— Наконец, я понял, Аркадий, ваш замысел, — сказал он, когда безмолвный тот диалог завершился. — Вы проверяете на мне ход ваших мыслей и репетируете линию защиты. Вы хотите знать мои аргументы, чтобы они не застали вас врасплох. Но мы с вами окажемся противниками лишь в том случае, если примем версию обвинения и станем спорить о том, чья вина больше: вашего Тришкина или моей Сарыкиной. Но если мы отвергнем эту версию, целиком, без каких-либо оговорок, а мы только так и можем поступить, то спорить нам не о чем. Мы объединимся против прокурора, и в этом будет наша сила. — От него не укрылось, как видно, мое робкое сомнение, и это лишь укрепило его в своей правоте. — Следователь безмотивно отверг объяснения наших подзащитных, другого от него я и не ждал. А вот почему вы тоже их игнорируете, это мне непонятно. Вчитайтесь внимательно в их показания — они весьма и весьма убедительны. Тришкин, действительно, прятал орудие убийства. Но не того убийства, которое в конце концов состоялось, а того, которое могло бы произойти, если бы сгоряча, в угаре, он поддался на первоначальное предложение Сарыкиной. То, которое они не отрицают и от которого оба добровольно отказались. Значит, по закону не могут быть за это судимы. Зная ее характер, ее настойчивость и импульсивность, Тришкин и спрятал нож у сестры: от греха подальше. Можно было, конечно, выбросить, так надежнее. Но совсем расставаться с ним ему не хотелось: нож был незаменимым подспорьем в работе, а вы же знаете, как непросто у нас достать или смастерить самому то, что считается холодным оружием. Кстати, боюсь, что от этого обвинения никуда не уйти: за хранение холодного оружия вашему Тришкину все же придется ответить.

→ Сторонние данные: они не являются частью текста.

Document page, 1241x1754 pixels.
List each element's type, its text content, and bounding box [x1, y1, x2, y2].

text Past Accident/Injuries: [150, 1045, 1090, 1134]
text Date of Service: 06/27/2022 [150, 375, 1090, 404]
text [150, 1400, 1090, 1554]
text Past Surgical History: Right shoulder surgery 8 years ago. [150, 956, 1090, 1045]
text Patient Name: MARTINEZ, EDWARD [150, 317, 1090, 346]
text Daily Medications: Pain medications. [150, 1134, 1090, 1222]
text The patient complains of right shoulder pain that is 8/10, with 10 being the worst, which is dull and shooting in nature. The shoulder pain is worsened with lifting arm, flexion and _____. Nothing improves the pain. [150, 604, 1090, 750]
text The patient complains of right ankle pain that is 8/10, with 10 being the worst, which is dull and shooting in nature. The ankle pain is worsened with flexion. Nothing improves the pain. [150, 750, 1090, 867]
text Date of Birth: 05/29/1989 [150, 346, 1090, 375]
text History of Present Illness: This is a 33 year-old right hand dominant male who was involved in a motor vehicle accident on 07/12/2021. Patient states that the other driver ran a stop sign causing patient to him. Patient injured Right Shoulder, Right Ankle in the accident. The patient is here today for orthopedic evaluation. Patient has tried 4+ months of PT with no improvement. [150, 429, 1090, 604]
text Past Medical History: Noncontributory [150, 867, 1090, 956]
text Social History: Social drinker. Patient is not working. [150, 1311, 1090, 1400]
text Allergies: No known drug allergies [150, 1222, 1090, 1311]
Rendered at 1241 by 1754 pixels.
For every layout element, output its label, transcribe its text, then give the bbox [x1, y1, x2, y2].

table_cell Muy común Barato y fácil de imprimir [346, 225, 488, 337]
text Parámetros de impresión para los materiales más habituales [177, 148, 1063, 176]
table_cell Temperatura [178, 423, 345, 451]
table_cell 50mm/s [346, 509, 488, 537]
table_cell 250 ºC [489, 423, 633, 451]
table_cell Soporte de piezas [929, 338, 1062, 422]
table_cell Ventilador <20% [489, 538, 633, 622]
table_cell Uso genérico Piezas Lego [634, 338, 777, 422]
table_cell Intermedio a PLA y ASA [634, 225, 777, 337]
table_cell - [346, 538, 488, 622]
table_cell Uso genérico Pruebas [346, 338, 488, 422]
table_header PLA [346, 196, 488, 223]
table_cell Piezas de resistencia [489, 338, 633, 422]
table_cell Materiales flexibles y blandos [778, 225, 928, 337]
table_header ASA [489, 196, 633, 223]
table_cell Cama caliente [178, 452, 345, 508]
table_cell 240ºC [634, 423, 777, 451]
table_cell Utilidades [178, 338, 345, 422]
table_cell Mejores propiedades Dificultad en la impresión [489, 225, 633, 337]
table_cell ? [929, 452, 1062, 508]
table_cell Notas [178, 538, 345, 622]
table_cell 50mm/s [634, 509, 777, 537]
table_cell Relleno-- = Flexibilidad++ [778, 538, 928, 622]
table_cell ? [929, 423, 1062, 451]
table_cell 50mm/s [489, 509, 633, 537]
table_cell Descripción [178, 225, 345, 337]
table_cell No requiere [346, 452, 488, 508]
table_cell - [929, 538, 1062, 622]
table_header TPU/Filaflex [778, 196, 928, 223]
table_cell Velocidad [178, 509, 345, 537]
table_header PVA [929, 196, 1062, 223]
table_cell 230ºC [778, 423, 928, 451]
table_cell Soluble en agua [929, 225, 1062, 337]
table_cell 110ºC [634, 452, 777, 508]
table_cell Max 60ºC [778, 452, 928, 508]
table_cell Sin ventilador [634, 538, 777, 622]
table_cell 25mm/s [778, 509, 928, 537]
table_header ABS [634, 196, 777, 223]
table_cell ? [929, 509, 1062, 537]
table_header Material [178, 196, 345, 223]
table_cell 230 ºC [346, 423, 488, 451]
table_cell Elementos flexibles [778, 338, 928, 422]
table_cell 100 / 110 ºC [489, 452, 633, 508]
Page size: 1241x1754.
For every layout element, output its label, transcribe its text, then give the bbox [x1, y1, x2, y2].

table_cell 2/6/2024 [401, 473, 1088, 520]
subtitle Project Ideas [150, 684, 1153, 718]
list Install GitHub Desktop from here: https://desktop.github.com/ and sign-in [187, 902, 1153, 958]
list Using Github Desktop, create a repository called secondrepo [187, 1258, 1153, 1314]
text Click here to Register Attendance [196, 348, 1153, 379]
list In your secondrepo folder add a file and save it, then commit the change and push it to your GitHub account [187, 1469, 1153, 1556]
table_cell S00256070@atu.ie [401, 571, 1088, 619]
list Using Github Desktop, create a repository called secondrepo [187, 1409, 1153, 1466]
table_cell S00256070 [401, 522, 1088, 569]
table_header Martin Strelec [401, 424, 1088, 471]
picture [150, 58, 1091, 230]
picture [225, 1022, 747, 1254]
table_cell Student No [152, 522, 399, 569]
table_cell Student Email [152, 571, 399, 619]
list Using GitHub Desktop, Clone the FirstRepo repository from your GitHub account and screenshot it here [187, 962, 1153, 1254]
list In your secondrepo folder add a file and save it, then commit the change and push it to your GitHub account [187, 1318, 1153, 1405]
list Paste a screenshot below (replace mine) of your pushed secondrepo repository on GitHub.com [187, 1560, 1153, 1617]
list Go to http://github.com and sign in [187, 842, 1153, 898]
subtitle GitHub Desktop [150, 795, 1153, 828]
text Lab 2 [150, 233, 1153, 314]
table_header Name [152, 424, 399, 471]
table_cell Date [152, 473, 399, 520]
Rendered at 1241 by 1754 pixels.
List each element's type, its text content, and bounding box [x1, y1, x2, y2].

Если бы только за это!.. Я восхищался анализом Ветвинского, стройностью той линии защиты, которую он собирался избрать. Но встретит ли она понимание у суда?
— Конечно, не встретит! — чуть ли не с радостью подтвердил он. — У вас есть другая?
Увы, увы… Другой у меня не было.
Народу на процесс собралось — ни встать, ни сесть. Небольшой зал городского суда на Каланчевке был переполнен сверх всякой меры. Прямо ли, косвенно — к делу было причастно сразу несколько семей со всеми их знакомыми и знакомыми знакомых. Да и слух прошел по Москве про убийство из мести и ревности при таком экзотичном раскладе главных действующих лиц: не совсем обычный все же квартет, в этом ему не откажешь…
Судил Иван Михайлович Климов, тщедушный старикашка со впалыми щеками и землистым цветом лица. И до этого дела, и после мне довольно часто приходилось взывать к правосудию, воплощенному в его аскетичном лице: хоть бы раз удалось… Климов был известен в узком кругу юристов своим ледяным спокойствием, непроницаемым взглядом, тишайшим голосом и полной — внешней, конечно — безучастностью к тому, что разыгрывалось перед его судейским столом. Никого не одергивал, никаких эмоций не проявлял, сидел, как истукан, и — внимал. Эта маска почему-то создала ему репутацию судьи справедливого, объективного, для которого главное — докопаться до истины. Стлал-то он мягко, да спать было жестко: Климов, как мне объяснил тот же Ветвинский, который знал его гораздо дольше, чем я, всегда отличался особой суровостью выносимых им приговоров, но при этом никто не мог обвинить его в предвзятости, некорректности или в чем-то еще. Он с легкостью удовлетворял чуть ли не все ходатайства защиты, не торопил, не покрикивал: его ровный, убаюкивающий голос расслаблял, успокаивал, заглушал шаги безжалостной Немезиды, которую он же собою и представлял.
Странно, я с точностью помню имя судьи даже почти полвека спустя, а вот имя прокурорши, полнотелой, рыхлой, как растаявшее желе, с выпученными глазами и медным голосом, — его я напрочь забыл. А это она в лицо смеялась над нами, когда мы с Ветвинским пытались опровергнуть (по-моему, и не пытались вовсе, а действительно опровергли) всю, грубо, но крепко — на первый, разумеется, взгляд — сколоченную постройку, именуемую обвинительным заключением. При перекрестном допросе обвинение рассыпалось на глазах, Климов согласно кивал головой, словно вдохновляя нас не снижать напора, и я уже внутренне ликовал, ожидая оправдательного приговора, а значит, и освобождения наших подзащитных прямо в зале суда. Когда в перерыве я высказал это Ветвинскому, он, при всей своей деликатности, меня осмеял. Не грубо — интеллигентно.
— Наша профессия, коллега, — не столько назидательно, сколько печально произнес он, — требует большей самокритичности. И большего хладнокровия. Она не позволяет закрыть глаза на те условия, в которых мы с вами работаем.